Ушаков теперь уже не сетует по поводу того, что ему дали такую мелкую сошку, как Фельдман. Он чекистским чутьем понял всю перспективность своей затеи — через Фельдмана выйти на верхушку Красной Армии, а именно на маршала Тухачевского и его единомышленников (Якира, Уборевича и других). В своих показаниях Ушаков подробно рассказывает о формировании у него такого плана, о докладе об этом начальнику Особого отдела, о сомнениях Леплевского... Действительно, на кого руку подняли?!
«Я ответил, что не боюсь ошибок, но думаю еще получить сегодня от Фельдмана подтверждение моих выводов... К вечеру 19 мая было написано Фельдманом на мое имя известное показание о военном заговоре с участием Тухачевского, Якира, Эйдемана и др., на основании которого состоялось 21 или 22 мая решение ЦК ВКП(б) об аресте Тухачевского и ряда других. К слову говоря, Тухачевского начал допрашивать я 25, а 26.5. он признался. После этого ялолучил 30.5. Якира»32.

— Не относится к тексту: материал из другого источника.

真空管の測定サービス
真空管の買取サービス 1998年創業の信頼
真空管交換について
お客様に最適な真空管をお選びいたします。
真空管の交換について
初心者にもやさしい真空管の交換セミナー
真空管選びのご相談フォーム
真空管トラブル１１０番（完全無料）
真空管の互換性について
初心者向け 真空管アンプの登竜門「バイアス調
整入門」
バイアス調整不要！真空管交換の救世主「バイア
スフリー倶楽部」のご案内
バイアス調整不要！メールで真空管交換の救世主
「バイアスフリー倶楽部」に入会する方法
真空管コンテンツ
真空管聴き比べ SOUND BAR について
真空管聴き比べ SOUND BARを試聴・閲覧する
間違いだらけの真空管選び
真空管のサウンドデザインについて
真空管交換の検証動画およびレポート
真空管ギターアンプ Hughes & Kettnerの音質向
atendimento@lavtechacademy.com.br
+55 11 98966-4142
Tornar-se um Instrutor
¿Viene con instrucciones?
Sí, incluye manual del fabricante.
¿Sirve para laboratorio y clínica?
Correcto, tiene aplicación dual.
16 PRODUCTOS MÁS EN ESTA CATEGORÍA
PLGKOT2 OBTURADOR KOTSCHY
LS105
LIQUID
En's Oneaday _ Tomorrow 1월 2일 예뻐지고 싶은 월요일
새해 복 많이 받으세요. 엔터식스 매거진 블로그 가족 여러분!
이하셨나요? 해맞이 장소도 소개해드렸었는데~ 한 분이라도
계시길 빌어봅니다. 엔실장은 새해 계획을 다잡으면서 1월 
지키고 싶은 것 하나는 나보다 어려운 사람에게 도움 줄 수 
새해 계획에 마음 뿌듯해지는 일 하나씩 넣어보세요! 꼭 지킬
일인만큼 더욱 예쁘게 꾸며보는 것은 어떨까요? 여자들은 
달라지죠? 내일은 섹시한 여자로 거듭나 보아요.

Прочитав эти строки, написанные рукой Ушакова, начинаешь понимать, почему Зиновий Маркович требовал к себе особого отношения, откуда берутся истоки его непомерного самомнения. Как же иначе — ведь он, Ушаков, первым в отделе вышел (через Фельдмана) на Тухачевского, ведь именно он, Зиновий Ушаков, был тем следователем 5-го отдела, первым допросившим маршала, и что именно ему, Ушакову, Тухачевский признался в своем участии в военном заговоре. Теперь неудивительно, почему никому другому, а только ему передали «в обработку» командарма Иону Якира, арестованного в поезде на пути из Киева в Москву через два дня после первого признания Тухачевского. Не сразу, но из Якира Ушаков тоже выбил нужные ему показания. Видимо, не стоит описывать, как это происходило на практике — о методах работы Леплевского и его подчиненных достаточно пространно говорилось выше.
К сказанному добавим одно наше предположение. Оно сводится к следующему посылу— впервые мысль о выходе на Тухачевского у Ушакова, честолюбивого помощника начальника Особого отдела ГУГБ, появилась, видимо, во время ознакомления с материалами открытого судебного процесса над участниками «антисоветского троцкистского центра» в январе 1937 года, где имя маршала не раз упоминалось в качестве лица, на которое рассчитывала оппозиция. Но, повторяем, это лишь наше предположение, не лишенное, впрочем, оснований на существование.
Еще раньше, до Фельдмана, материал на Тухачевского Ушаков пытался получить от другого комкора — Бориса Горбачева, командующего войсками Уральского военного округа. Арестованного 2 мая 1937 года в Свердловске и доставленного вскоре в Москву Горбачева Ушаков-Ушамирский «ломал» почти месяц, принуждая подписать заранее подготовленный протокол допроса. В нем Борис Сергеевич значился активным участником антисоветского заговора, связанным по этой линии с Тухачевским, Путной и Примаковым. Целью же данного заговора, как записано в этом протоколе, являлась организация вооруженного восстания, захват Кремля, насильственное свержение руководства партии и государства. В конце концов Горбачев не выдержал и в последний день мая 1937 года подписал протокол, на что Ушаков в кругу сослуживцев отреагировал следующим афоризмом: «Беспредельно упорствующих людей не бывает».